Religion war immer mein Thema. Aber erst nach zwanzig Berufsjahren war ich bereit, die Aussenperspektive als Journalistin aufzugeben und die Innenperspektive einzunehmen – als reformierte Pfarrerin.

In meiner Kindheit im Unterengadin gehörten Kirche und Glaube zum Alltag. Wir hatten viele Pfarrer in der Familie. Das grosse Erbe meines Grossvaters war eine Übersetzung der Bibel ins Rätoromanische. Die religiöse Strenge, in der ich aufwuchs, forderte auch meinen Widerstand heraus. Ich verliess die Heimat, besuchte nach einigen Semestern in Soziologie und Psychologie die Medienschule MAZ und begann meine Laufbahn als Radiojournalistin.

Das Interesse an Religion blieb. Da es mich wieder an die Uni zog, gab ich der Theologie eine Chance. Als ich nach dem Grundstudium das kirchliche Praxissemester absolvierte, wurde mir allerdings klar:  Ich kann nicht auf die Kanzel stehen. Was ich da verkünde, empfinde ich selbst nicht tief genug. So machte ich meinen Abschluss in Religionswissenschaft mit Schwerpunkt Judentum und Psychologie.

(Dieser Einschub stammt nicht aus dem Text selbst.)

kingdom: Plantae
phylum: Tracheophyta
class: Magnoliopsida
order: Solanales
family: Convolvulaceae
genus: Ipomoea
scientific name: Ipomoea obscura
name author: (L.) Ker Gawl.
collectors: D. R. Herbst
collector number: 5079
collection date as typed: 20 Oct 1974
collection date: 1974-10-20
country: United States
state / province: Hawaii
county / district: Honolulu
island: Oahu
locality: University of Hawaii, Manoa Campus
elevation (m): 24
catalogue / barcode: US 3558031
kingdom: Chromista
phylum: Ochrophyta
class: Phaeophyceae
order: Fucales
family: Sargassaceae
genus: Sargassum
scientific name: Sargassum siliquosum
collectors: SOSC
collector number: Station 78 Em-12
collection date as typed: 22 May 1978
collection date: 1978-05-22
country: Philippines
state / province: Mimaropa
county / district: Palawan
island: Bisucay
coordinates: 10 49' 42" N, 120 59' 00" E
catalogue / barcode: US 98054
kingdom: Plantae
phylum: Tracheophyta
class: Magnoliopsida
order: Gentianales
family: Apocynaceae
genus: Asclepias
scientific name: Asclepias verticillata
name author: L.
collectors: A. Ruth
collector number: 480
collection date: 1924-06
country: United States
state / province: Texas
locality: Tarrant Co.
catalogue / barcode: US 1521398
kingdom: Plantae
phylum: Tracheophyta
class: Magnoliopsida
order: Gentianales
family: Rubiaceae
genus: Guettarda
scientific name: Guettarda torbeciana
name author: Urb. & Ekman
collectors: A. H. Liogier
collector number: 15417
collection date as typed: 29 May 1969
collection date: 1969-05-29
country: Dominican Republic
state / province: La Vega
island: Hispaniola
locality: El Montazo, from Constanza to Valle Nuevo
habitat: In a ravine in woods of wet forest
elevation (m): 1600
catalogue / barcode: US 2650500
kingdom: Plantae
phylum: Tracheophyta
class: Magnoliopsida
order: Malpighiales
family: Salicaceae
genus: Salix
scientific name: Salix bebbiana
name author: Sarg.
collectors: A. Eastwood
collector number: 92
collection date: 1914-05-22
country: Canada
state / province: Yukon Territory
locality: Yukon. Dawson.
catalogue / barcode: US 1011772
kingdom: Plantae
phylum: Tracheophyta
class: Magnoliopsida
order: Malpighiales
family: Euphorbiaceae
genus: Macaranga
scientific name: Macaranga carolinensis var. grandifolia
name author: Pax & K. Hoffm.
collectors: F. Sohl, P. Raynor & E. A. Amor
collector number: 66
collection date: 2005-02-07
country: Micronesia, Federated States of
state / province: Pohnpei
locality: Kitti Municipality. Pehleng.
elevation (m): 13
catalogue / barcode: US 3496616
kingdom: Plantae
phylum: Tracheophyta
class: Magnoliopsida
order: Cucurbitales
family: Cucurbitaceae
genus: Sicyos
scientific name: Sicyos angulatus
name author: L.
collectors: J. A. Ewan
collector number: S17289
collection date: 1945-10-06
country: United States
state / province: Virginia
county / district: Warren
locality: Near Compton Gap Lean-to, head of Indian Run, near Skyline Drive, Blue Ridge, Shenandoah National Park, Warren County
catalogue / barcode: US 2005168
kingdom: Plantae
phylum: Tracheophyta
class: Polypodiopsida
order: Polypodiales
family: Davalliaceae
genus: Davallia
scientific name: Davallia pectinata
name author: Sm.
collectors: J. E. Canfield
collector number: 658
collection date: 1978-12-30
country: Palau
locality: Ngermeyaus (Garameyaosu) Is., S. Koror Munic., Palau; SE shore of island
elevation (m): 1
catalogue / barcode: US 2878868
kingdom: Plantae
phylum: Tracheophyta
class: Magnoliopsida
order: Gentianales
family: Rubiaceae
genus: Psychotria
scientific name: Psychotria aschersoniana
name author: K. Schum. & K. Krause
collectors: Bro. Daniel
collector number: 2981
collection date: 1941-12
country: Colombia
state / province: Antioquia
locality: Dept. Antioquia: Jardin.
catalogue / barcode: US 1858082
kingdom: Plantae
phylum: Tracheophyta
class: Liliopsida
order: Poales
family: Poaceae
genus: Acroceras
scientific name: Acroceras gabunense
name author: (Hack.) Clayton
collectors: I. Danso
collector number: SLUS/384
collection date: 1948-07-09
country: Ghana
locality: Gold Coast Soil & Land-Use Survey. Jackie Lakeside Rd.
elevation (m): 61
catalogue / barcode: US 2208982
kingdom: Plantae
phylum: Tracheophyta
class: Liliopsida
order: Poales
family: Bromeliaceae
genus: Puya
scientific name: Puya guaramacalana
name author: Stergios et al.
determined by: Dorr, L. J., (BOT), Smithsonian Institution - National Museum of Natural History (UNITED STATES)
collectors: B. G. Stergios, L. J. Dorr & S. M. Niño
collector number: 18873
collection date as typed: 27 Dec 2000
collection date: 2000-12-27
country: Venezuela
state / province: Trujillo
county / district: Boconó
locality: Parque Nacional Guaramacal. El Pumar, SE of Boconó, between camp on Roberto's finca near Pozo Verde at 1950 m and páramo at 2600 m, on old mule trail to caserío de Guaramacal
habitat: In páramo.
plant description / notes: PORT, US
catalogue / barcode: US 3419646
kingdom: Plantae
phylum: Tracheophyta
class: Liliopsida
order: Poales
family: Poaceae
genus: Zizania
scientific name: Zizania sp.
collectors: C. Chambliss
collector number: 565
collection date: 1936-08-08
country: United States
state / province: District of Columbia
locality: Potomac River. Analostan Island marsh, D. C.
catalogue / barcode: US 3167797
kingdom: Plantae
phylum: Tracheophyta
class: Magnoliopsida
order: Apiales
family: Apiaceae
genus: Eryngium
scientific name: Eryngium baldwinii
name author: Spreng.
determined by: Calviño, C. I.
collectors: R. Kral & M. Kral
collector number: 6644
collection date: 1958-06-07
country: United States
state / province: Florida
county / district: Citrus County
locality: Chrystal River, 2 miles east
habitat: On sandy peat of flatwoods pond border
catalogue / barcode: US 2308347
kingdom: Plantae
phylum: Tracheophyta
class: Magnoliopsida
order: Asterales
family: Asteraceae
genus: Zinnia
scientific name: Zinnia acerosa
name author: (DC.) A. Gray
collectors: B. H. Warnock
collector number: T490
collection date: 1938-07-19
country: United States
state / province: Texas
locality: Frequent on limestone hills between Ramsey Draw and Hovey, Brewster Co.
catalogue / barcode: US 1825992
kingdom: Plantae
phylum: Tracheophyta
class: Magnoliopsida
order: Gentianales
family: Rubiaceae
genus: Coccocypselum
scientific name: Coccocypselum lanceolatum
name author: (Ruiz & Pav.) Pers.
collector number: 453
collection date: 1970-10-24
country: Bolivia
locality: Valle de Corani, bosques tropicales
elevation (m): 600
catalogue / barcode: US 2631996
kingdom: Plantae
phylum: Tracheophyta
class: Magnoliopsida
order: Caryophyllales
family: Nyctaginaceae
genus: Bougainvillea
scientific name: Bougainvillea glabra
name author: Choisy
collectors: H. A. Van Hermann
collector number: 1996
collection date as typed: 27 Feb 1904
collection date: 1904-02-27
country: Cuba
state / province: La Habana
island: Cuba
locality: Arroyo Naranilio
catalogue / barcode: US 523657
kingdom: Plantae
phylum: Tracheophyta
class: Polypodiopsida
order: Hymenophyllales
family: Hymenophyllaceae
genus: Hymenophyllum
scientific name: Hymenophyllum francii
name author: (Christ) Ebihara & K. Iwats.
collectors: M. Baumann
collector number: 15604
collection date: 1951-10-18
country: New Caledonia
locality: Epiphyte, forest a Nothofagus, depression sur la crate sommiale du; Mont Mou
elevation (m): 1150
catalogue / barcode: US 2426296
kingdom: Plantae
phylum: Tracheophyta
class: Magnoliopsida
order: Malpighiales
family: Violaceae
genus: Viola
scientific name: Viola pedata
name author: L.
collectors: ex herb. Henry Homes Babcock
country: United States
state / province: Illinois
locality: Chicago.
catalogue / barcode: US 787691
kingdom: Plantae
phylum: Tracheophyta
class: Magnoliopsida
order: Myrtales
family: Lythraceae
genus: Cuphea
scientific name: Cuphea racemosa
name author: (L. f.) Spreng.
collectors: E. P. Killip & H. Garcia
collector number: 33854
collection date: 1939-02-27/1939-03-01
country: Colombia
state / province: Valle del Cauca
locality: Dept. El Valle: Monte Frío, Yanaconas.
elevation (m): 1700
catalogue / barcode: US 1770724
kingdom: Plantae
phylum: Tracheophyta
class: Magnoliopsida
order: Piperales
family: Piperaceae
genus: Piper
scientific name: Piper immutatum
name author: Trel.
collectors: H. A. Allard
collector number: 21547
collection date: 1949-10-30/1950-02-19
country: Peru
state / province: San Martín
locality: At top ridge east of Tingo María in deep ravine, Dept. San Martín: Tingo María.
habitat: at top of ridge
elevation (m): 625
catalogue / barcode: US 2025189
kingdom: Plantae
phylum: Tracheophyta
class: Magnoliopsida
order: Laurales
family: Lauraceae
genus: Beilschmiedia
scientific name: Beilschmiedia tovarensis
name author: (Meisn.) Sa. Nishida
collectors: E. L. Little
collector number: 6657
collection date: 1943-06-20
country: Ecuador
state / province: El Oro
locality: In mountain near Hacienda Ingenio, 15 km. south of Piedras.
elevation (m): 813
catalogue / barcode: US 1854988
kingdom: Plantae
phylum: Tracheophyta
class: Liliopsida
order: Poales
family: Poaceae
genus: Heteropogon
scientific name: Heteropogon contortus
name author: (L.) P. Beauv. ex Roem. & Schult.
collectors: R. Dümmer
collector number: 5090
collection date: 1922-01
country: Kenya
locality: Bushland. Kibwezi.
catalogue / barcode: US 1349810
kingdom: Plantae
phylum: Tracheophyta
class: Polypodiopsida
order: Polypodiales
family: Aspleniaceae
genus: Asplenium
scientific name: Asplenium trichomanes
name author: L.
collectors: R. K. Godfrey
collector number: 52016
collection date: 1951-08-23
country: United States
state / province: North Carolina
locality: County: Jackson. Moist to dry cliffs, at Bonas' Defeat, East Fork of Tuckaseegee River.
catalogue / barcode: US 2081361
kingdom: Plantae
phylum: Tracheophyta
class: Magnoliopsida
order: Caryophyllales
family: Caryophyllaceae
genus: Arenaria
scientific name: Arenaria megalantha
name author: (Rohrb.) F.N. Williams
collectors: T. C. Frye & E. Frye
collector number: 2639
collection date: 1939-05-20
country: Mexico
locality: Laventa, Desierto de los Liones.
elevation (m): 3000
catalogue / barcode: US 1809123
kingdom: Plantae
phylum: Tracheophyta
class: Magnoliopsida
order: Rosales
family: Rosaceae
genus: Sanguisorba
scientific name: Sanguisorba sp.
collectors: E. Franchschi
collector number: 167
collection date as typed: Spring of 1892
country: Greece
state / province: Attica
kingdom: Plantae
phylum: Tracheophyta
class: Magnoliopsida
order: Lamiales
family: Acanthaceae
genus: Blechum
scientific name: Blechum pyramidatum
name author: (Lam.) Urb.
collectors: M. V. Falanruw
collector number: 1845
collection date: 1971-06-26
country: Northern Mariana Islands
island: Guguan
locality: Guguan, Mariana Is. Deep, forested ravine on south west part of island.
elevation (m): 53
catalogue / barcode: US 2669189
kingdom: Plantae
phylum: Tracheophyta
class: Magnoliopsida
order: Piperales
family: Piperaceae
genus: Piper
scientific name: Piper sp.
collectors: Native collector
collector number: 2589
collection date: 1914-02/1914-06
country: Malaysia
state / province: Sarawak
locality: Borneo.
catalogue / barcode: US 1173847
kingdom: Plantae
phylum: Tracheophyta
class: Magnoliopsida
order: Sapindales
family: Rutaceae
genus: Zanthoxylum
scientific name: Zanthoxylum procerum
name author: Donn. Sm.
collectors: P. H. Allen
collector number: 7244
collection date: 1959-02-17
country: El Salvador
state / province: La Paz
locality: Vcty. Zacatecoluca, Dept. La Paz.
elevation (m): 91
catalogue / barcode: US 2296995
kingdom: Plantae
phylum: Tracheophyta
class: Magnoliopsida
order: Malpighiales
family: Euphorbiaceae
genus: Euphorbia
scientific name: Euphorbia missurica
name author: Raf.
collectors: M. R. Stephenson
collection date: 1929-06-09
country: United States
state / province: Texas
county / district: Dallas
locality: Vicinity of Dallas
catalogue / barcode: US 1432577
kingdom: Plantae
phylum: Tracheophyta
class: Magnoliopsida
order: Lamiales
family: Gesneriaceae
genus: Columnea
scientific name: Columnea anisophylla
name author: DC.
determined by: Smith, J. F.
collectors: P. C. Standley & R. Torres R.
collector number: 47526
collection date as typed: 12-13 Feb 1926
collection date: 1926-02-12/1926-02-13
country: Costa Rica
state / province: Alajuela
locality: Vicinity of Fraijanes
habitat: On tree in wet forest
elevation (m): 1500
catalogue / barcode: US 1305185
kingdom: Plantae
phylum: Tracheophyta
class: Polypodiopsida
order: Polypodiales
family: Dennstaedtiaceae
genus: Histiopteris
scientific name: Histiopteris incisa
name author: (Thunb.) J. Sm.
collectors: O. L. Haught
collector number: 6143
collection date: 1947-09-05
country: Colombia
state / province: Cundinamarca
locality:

Neben und nach dem Studium arbeitete ich weiter als Journalistin für Radio und Fernsehen. Bis ich einige Jahre später merkte: Jetzt kann ich Pfarrerin werden. Der Glaube, den ich Mitte zwanzig noch zu wenig empfunden hatte, war gewachsen. Und gleichzeitig die Überzeugung, dass unsere Gesellschaft Religion braucht – in einer freien und aufgeklärten Form.

Inzwischen habe ich die letzte Wegstrecke zur Ordination zurückgelegt und leiste in einem Neubaugebiet kirchliche Aufbauarbeit. Mich interessieren die Ränder: Die Ränder der Gesellschaft, des Lebens, der Kirche. Da ich beruflich lange Zeit die Aussensicht auf die Kirche gepflegt habe, fällt es mir leicht, den Zugang zu kirchendistanzierten Menschen zu finden. Ich lebe den Traum einer Religion für freie Geister.